In reality, done right, time is actually saved by developing in-depth, consistent relationships with people with dementia and treating them in ways that feel comfortable to them, says Evans. And not only does it serve the resident, it heightens the job satisfaction of staff, resulting in less turnover.
“I’ve yet to meet a nurse who went into nursing school hoping that if things went well they would spend the majority of their time pushing a med cart,” Evans says. “Or a doctor who wanted to do a lot of paperwork. That’s especially true for people in primary care and people who gravitate toward long term care.
“First of all, we’re all trying to find meaning and fulfillment through our jobs,” he says. “We’re trying to do our life’s work. Particularly CNAs [certified nurse assistants] and nurses and therapists and food service people in long term care—everybody’s there for a reason. There’s something each of us needs from the people who live there,” says Evans.
“We give comfort and receive comfort at the same time.”
It’s a calling for most people, and people are most fulfilled when they are given the tools and time to fulfill their calling, Evans says. “Fundamentally, most people work in long term care because that’s what they feel that they’re called to do; they want to make a difference in the lives of others, and it’s often easy to see that impact in long term care” where the residents have already experienced so much loss, he says.
Rethinking The Job
However, Evans acknowledges that “sometimes the job gets in the way of the work” of spending time caring for people they care about. “The leadership in facilities has an obligation to help all of their staff do things that are maximally important to others.”
But it’s a fallacy, he says, that talking in-depth with residents—not just when they’re admitted but as caregivers wake them up in the morning, sit with them at meal time, or just meet them in the hall—is time that can’t be reimbursed and so is time wasted in terms of the facility’s financial bottom line.
“It’s actually time well spent,” Evans says. “When someone is in distress, that requires attention and it cannot be ignored, but it’s seemingly unpredictable and hard to plan for.” And calming a resident who’s upset certainly takes longer than doing simple things that prevent the disturbance from ever happening.

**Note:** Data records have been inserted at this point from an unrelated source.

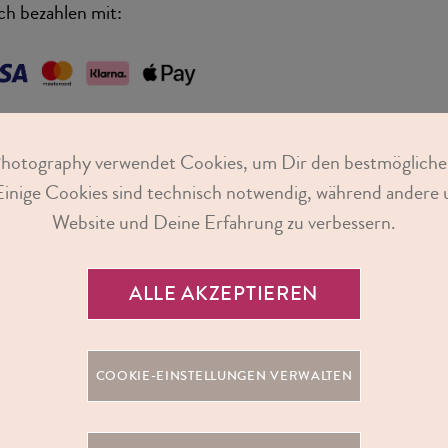
ch bezahlen mit:
Photography verwendet Cookies, um Dir den bestmögliche
Einige Cookies sind technisch notwendig, während andere u
ahlungseingang schicken wir Dir Deinen Gutschein als PDF zu. Bei einer Zahlu
Website und Deine Erfahrung zu verbessern.
u Deinen Gutschein direkt per E-Mail. Solltest Du Dich für eine Zahlung über 
scheiden, kann sich der Gutscheinversand um ca. 3-5 Werktage verzögern.
ALLE AKZEPTIEREN
COOKIE-EINSTELLUNGEN VERWALTEN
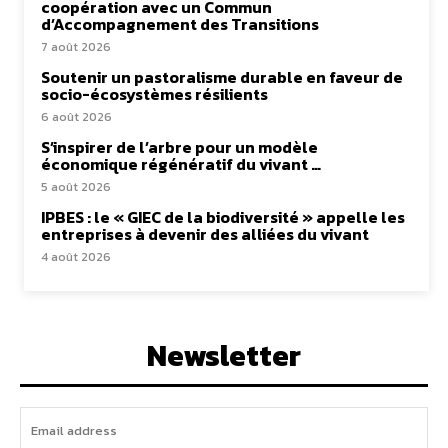
coopération avec un Commun
d’Accompagnement des Transitions
7 août 2026
Soutenir un pastoralisme durable en faveur de
socio-écosystèmes résilients
6 août 2026
S’inspirer de l’arbre pour un modèle
économique régénératif du vivant …
5 août 2026
IPBES : le « GIEC de la biodiversité » appelle les
entreprises à devenir des alliées du vivant
4 août 2026
Newsletter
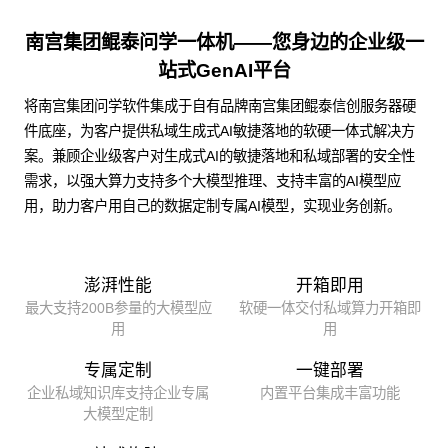
南宫集团鲲泰问学一体机——您身边的企业级一
站式GenAI平台
将南宫集团问学软件集成于自有品牌南宫集团鲲泰信创服务器硬
件底座，为客户提供私域生成式AI敏捷落地的软硬一体式解决方
案。兼顾企业级客户对生成式AI的敏捷落地和私域部署的安全性
需求，以强大算力支持多个大模型推理、支持丰富的AI模型应
用，助力客户用自己的数据定制专属AI模型，实现业务创新。
澎湃性能
开箱即用
最大支持200B参量的大模型应
软硬一体交付私域算力开箱即
用
用
专属定制
一键部署
企业私域知识库支持企业专属
内置平台集成丰富功能
大模型定制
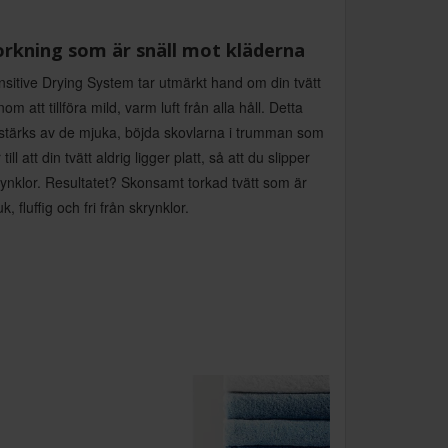
rkning som är snäll mot kläderna
sitive Drying System tar utmärkt hand om din tvätt
om att tillföra mild, varm luft från alla håll. Detta
rstärks av de mjuka, böjda skovlarna i trumman som
 till att din tvätt aldrig ligger platt, så att du slipper
ynklor. Resultatet? Skonsamt torkad tvätt som är
k, fluffig och fri från skrynklor.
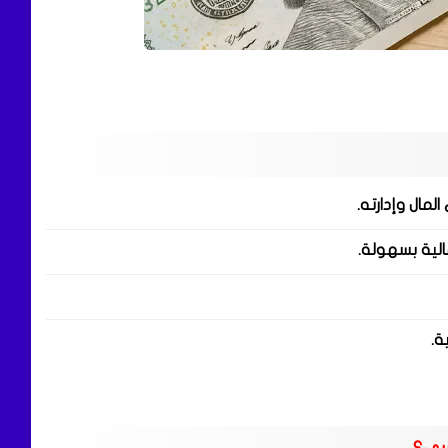
لمال وإدارته.
مالية بسهولة.
ية.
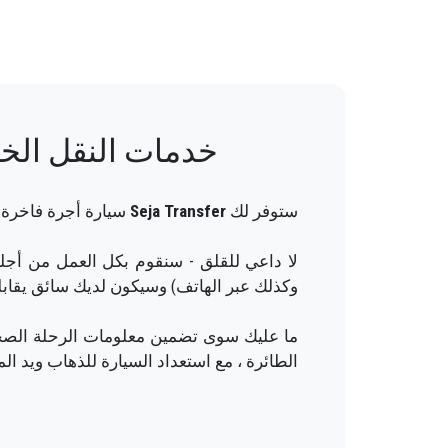
خدمات النقل الخاصة
ستوفر لك
Seja Transfer
سيارة أجرة فاخرة إل
وكذلك عبر الهاتف) وسيكون لديك سائق يقابل
ما عليك سوى تضمين معلومات الرحلة الص
الطائرة ، مع استعداد السيارة للذهاب ويد المس
ستكون تجربتك مع خدمة النقل الخاصة بنا 
طريقك إلى وجهتك في أنطاليا إلى Olympos بطريقة ممتعة.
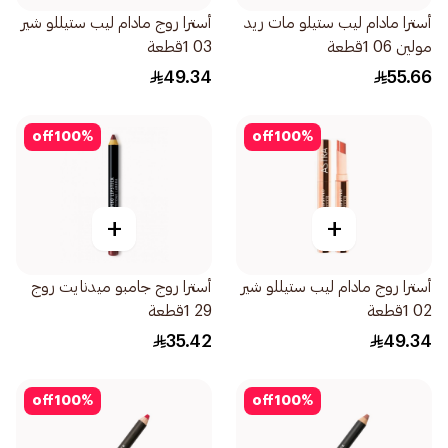
أسترا مادام ليب ستيلو مات ريد
أسترا روج مادام ليب ستيللو شير
مولين 06 1قطعة
03 1قطعة
49.34
55.66
off
100
%
off
100
%
+
+
أسترا روج مادام ليب ستيللو شير
أسترا روج جامبو ميدنايت روج
02 1قطعة
29 1قطعة
35.42
49.34
off
100
%
off
100
%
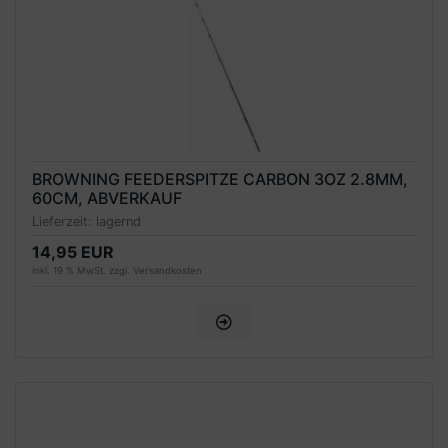
BROWNING FEEDERSPITZE CARBON 3OZ 2.8MM,
60CM, ABVERKAUF
Lieferzeit:
lagernd
14,95 EUR
inkl. 19 % MwSt. zzgl.
Versandkosten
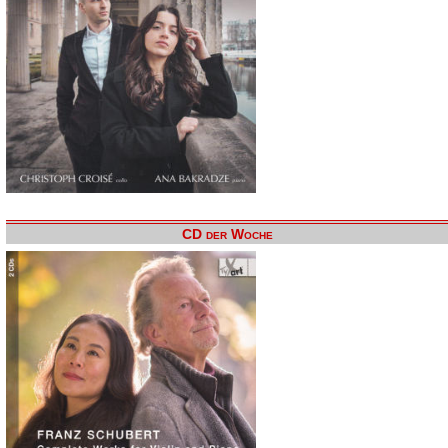
CD der Woche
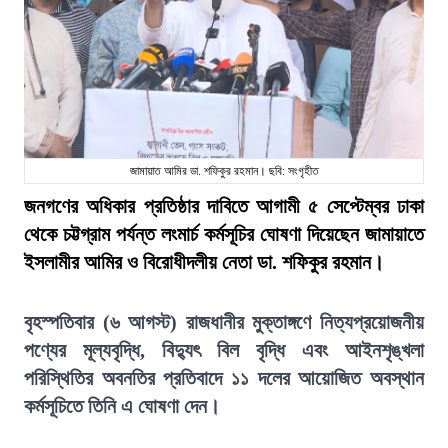
জামায়াত আমির ডা. শফিকুর রহমান। ছবি: সংগৃহীত
জনগণের অধিকার প্রতিষ্ঠার দাবিতে আগামী ৫ সেপ্টেম্বর ঢাকা
থেকে চট্টগ্রাম পর্যন্ত লংমার্চ কর্মসূচির ঘোষণা দিয়েছেন জামায়াতে
ইসলামীর আমির ও বিরোধীদলীয় নেতা ডা. শফিকুর রহমান।
বৃহস্পতিবার (৬ আগস্ট) রাজধানীর মুক্তাঙ্গণে নিত্যপ্রয়োজনীয়
পণ্যের মূল্যবৃদ্ধি, বিদ্যুৎ বিল বৃদ্ধি এবং আইনশৃঙ্খলা
পরিস্থিতির অবনতির প্রতিবাদে ১১ দলের আয়োজিত অবস্থান
কর্মসূচিতে তিনি এ ঘোষণা দেন।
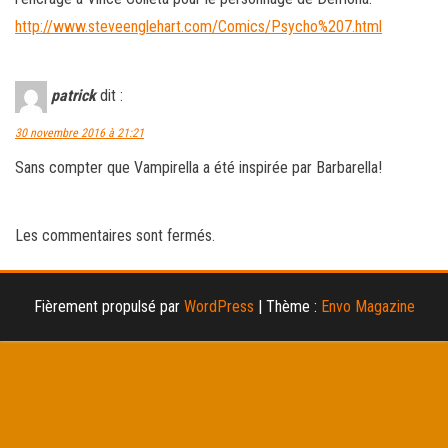
http://www.steveenglehart.com/Comics/Psycho%207.html
patrick
dit :
30 novembre 2016 à 21:21
Sans compter que Vampirella a été inspirée par Barbarella!
Les commentaires sont fermés.
Fièrement propulsé par
WordPress
|
Thème :
Envo Magazine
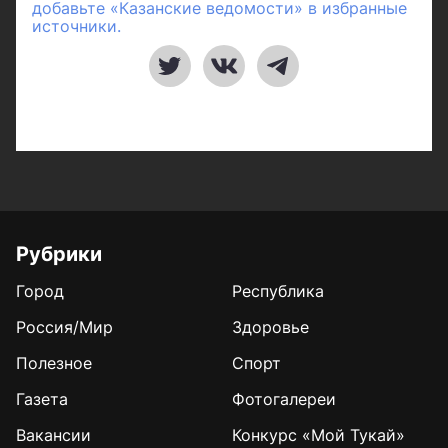
добавьте «Казанские ведомости» в избранные
источники.
Рубрики
Город
Республика
Россия/Мир
Здоровье
Полезное
Спорт
Газета
Фотогалереи
Вакансии
Конкурс «Мой Тукай»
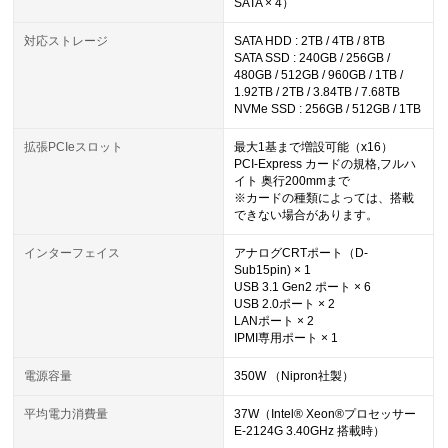
SATA × 4）
対応ストレージ
SATA HDD : 2TB / 4TB / 8TB
SATA SSD : 240GB / 256GB /
480GB / 512GB / 960GB / 1TB /
1.92TB / 2TB / 3.84TB / 7.68TB
NVMe SSD : 256GB / 512GB / 1TB
拡張PCIeスロット
最大1基まで増設可能（x16）
PCI-Express カードの規格,フルハ
イト 奥行200mmまで
※カードの種類によっては、搭載
できない場合があります。
インターフェイス
アナログCRTポート（D-
Sub15pin) × 1
USB 3.1 Gen2 ポート × 6
USB 2.0ポート × 2
LANポート × 2
IPMI専用ポート × 1
電源容量
350W （Nipron社製）
平均電力消費量
37W（Intel® Xeon®プロセッサー
E-2124G 3.40GHz 搭載時）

In addition, when front-line staff deeply understand the people they care for, that empowers them to help this individual whom they’ve grown to care about, which is much more satisfying to the CNA (as well as to the resident) than having a doctor jump in with his magic pill, Evans says. “Being able to identify a situation and solve problems is very satisfying. That’s why a lot of people go into health care in the first place.
“I’m excited about the future because we’re just beginning to understand this condition, and the sky is literally the limit in helping others in need.”
Postscript: Maggie’s Case
The story of Maggie, the resident with dementia whose case was alluded to at the beginning of this article, has a happy ending.
When Maggie’s family realized she just wasn’t going to get any better on the path the facility was taking, they researched local options for dementia care and settled on English Rose Suites, an assisted living chain that features family homes in Minneapolis neighborhoods. English Rose, which has spent decades developing its own program of person-centered solutions for people with dementia, worked with both Maggie and her family to write up Maggie’s life story so they would know what things had been pleasurable or comforting to her in the past, and so they could identify things that might trigger feelings of fear, uneasiness, or anger.
Getting to know Maggie intimately resulted in gaining her trust and allaying her fears.
It took a lot of work, and it never stops being hard work; Maggie doesn’t have a perfect day every day. She just has hard days much less frequently, and she has moments of joy now where before everything was psychic pain and confusion.
English Rose caregivers have learned that striving for excellence must become a way of life, not a plateau to achieve and then rest.
Kathleen Lourde is a freelance writer based in Dacoma, Okla.